▶ **Exercise description**:
All of the data below should be printed again word for word, pictures excluded.

▶ **Dataset content**:
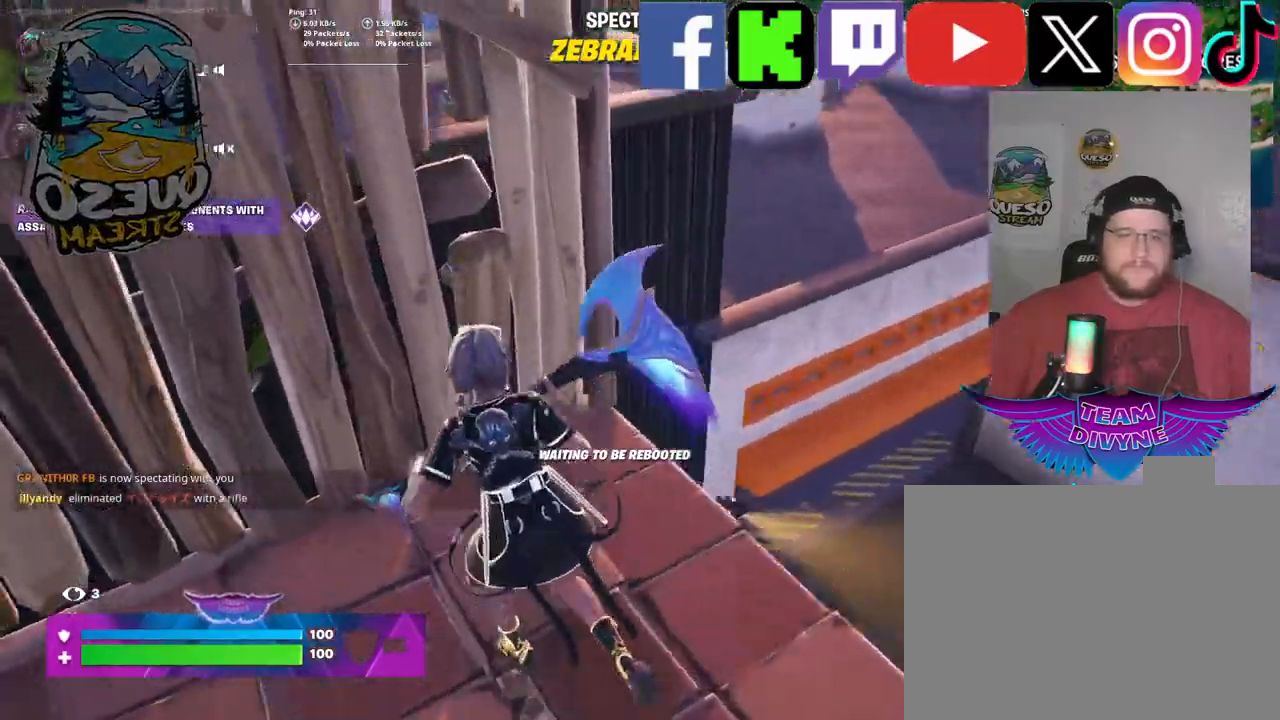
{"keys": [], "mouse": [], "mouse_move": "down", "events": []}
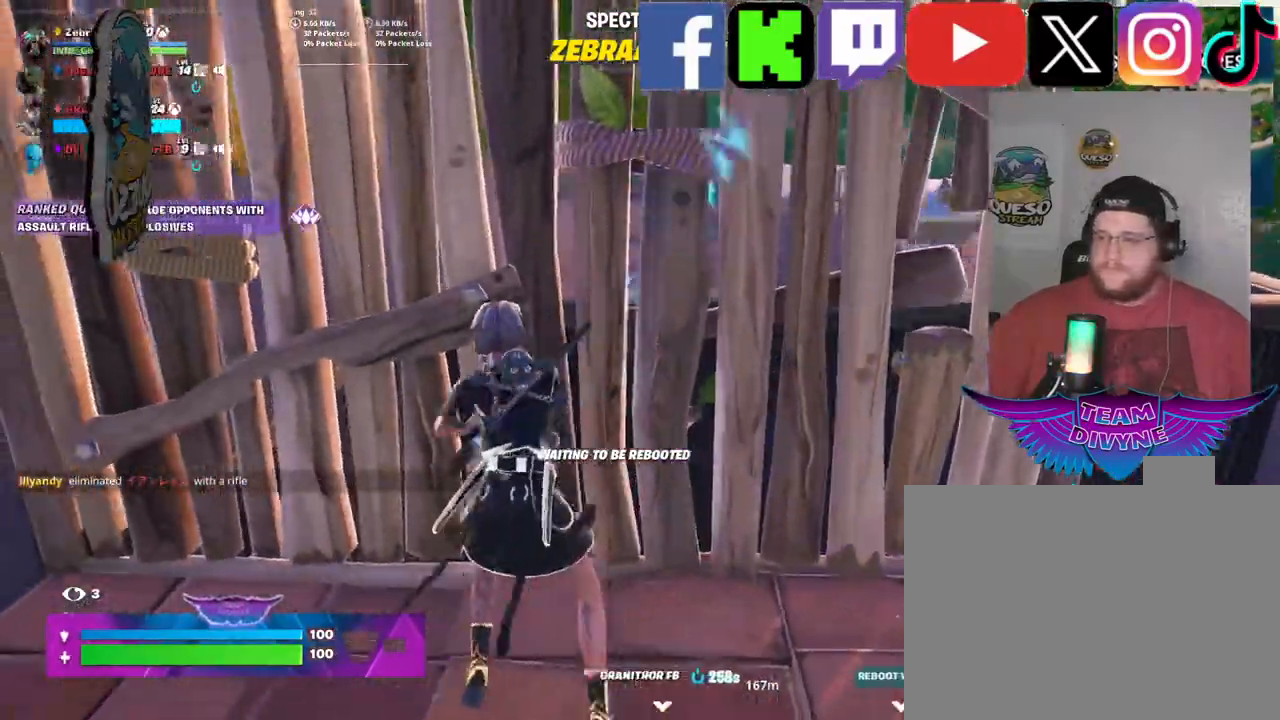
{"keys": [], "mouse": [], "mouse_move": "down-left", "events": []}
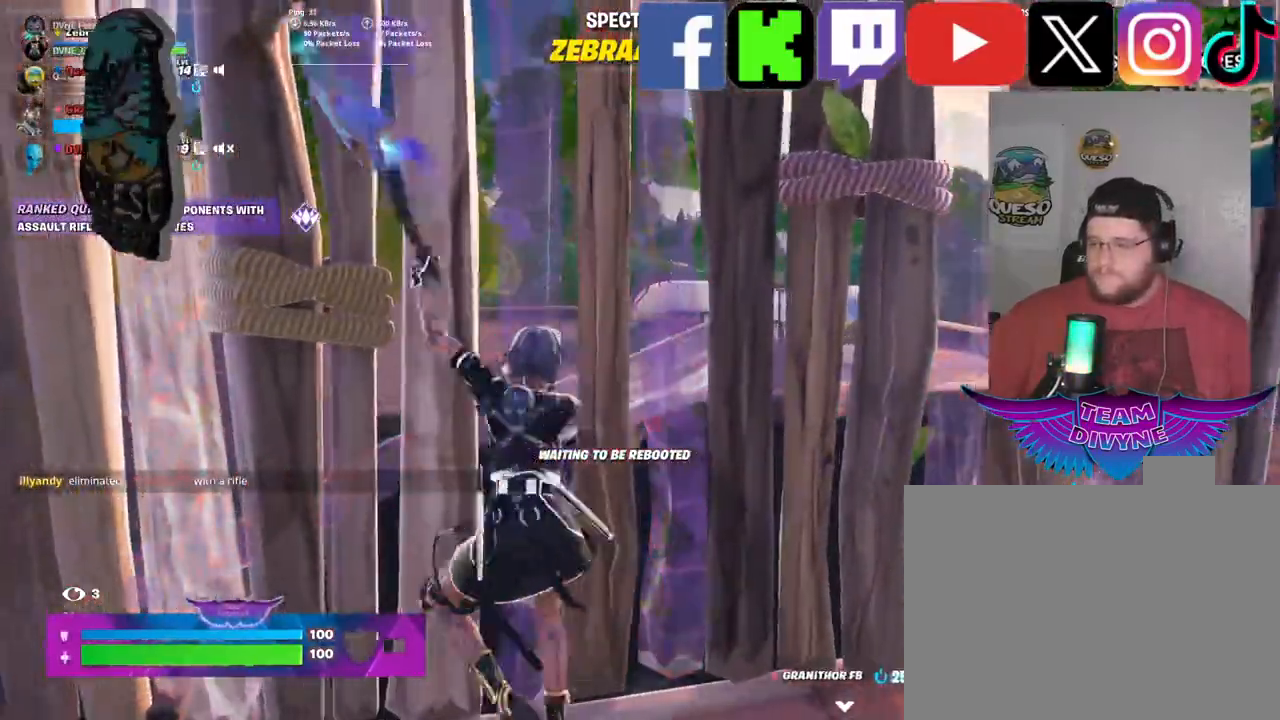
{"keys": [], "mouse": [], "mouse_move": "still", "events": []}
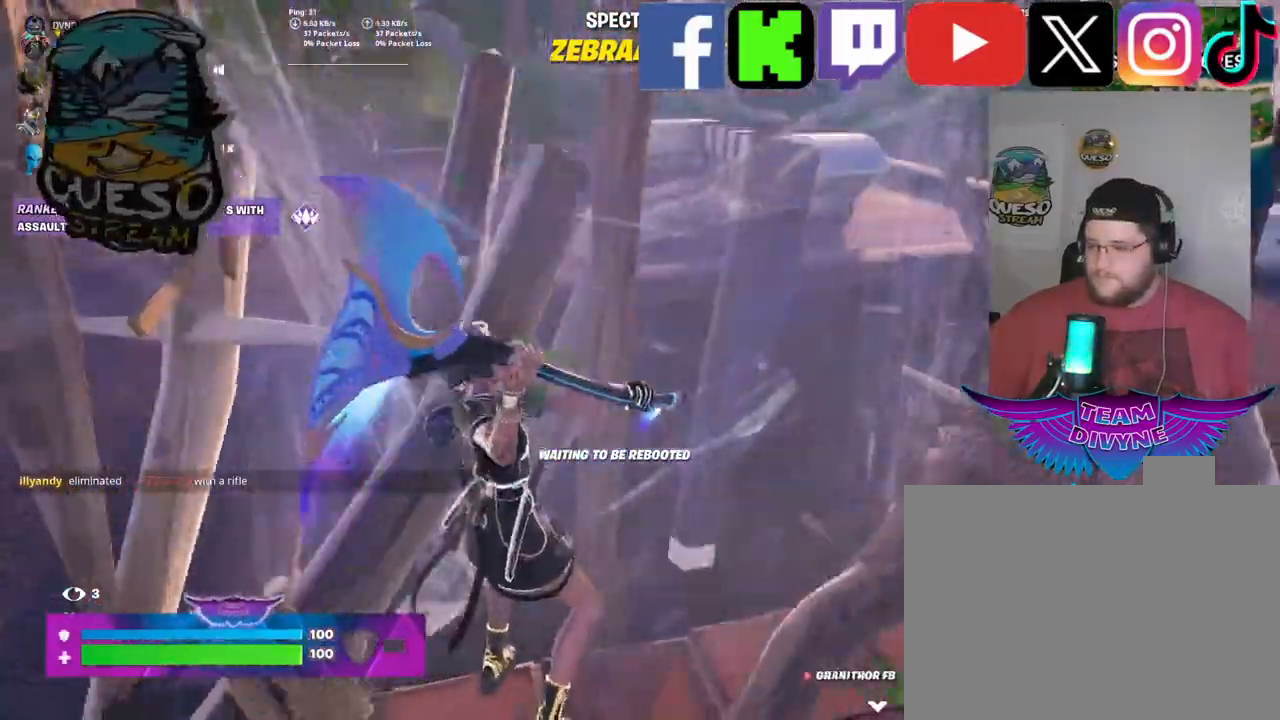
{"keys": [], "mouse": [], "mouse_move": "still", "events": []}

▶ **Task output**:
{"keys": [], "mouse": [], "mouse_move": "down", "events": []}
{"keys": [], "mouse": [], "mouse_move": "down-left", "events": []}
{"keys": [], "mouse": [], "mouse_move": "still", "events": []}
{"keys": [], "mouse": [], "mouse_move": "still", "events": []}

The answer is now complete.